A bad example would be those wine labels that add art but reduce it to the size of a postage stamp, filling in blank space on an existing label design. You squint and wonder if you’re looking at the complete work or just a small section of it. ‘
Somewhere in between are the DuBoeuf Beaujolais Nouveau bottles every year: unique design every year, recognizable brand, but it’s always a wallpaper-like pattern rather than a single piece of art.
Interesting design challenges…
I like art and wine together but the concept of wine as validation is one we strongly discourage with our customers. We almost always get through to them but if not, there are stores that cater to that clientel.
Check out Bokisch Vineyards’ wines from Lodi for some very interesting Spanish-inspired art. The 2007 Tempranillo is a favorite (both the wine and art) but I think they are all very well received by their customers!
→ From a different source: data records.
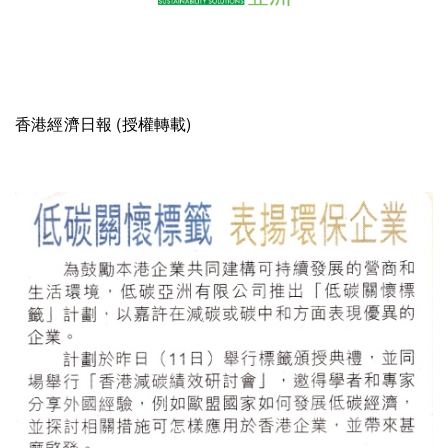
香港經濟日報 (授權轉載)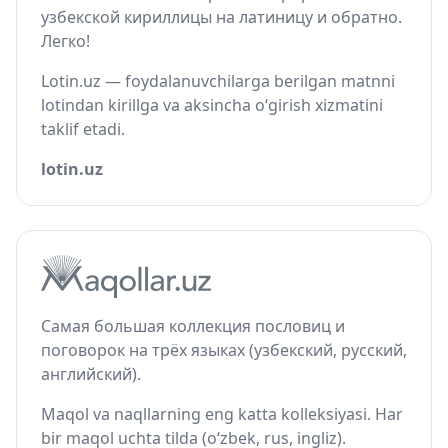
узбекской кириллицы на латиницу и обратно.
Легко!
Lotin.uz — foydalanuvchilarga berilgan matnni
lotindan kirillga va aksincha o‘girish xizmatini
taklif etadi.
lotin.uz
Самая большая коллекция пословиц и
поговорок на трёх языках (узбекский, русский,
английский).
Maqol va naqllarning eng katta kolleksiyasi. Har
bir maqol uchta tilda (o‘zbek, rus, ingliz).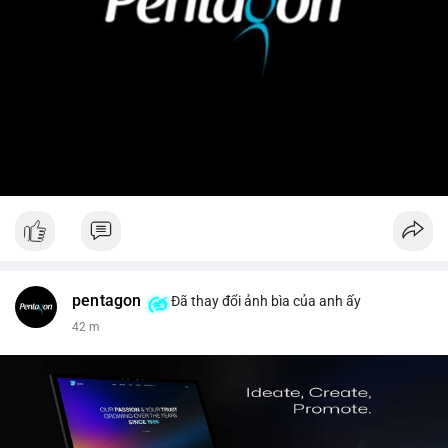
pentagon
Đã thay đổi ảnh bìa của anh ấy
42 m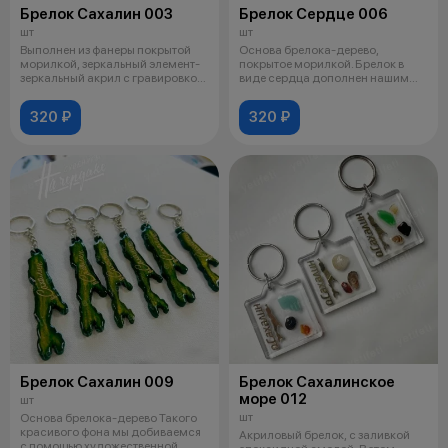
Брелок Сахалин 003
Брелок Сердце 006
шт
шт
Выполнен из фанеры покрытой
Основа брелока-дерево,
морилкой, зеркальный элемент-
покрытое морилкой. Брелок в
зеркальный акрил с гравировкой
виде сердца дополнен нашим
с
любимым остр
320 ₽
320 ₽
Брелок Сахалин 009
Брелок Сахалинское
море 012
шт
шт
Основа брелока-дерево Такого
красивого фона мы добиваемся
Акриловый брелок, с заливкой
с помощью художественной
Just reading Randall Grahm’s new book, in which he has a chapter detailing the history of the wine labels. The Bonny Doon labels have always been rather outlandish, so it was fascinating to see the thought behind them. Randall even said they won a loyal consumer following but alienated the critics for not being serious enough.
“Wine is an idea. Wine is a reminder. Wine is a piece of art. Wine is a validation of your lifestyle.”
Good aspects of how we would like our consumers to accept our bottle of wine (again and again …). To give them an unbeatable sensation of feeling good in all ways, to make them and us, all, happy. That is why wine is so important to all of us playing in this story, from the vineyards to store shelves or restaurants. ‘Cause bottle of good wine is a result of hard work of group of people focused in the same direction. If the piece of art on the wine label breathes in the the same rythm, completes the sinergy and finishes the story behind the wine than we have a winner. That’s why it is the biggest sicret in the world.
This was the whole concept around the development of our Goosecross ÆROS Artisan Series of wines. The metal label was designed by an artist, the plates hand-carved by a jeweler, and the final metal label produced by a foundry. Each label hand-applied. The wine in the bottle needs to meet the standards of a “panel” of winemakers before being labeled as ÆROS. If the wine doesn’t meet the standard, we do not release an ÆROS for that vintage year.
The label needs to tell a genuine visual and tactile story and clearly relate back to the wine, but more importantly, back to the people and the philosophy of the brand. Otherwise, the lasting value will be lost. The label should also inspire emotion that assists the human bonding experience with an inanimate wine bottle.
Now for a brief story regarding “genuine” art: My sister once owned a few fine art galleries with her husband in San Francisco, New York, and Los Angeles (very successful I might add).
One day, while visiting one of the galleries, I tripped over a brick on the floor that had a nail in it. I went to move the brick since I thought it to be unsafe. I was hammered for moving the brick! That brick had been carefully designed and “hand-crafted” by a famous artist and strategically placed on the floor (where it was) to cast a particular shadow.
My having moved this brick apparently cost the gallery a small fortune to have the artist reposition it once again. The brick with the nail in it was a meager $18,000 and ultimately sold for same!
Please define “genuine” art.
Check out the Darioush II from Darioush. I love their Persian art…every year a new one…it pains me to open even though they are delicious.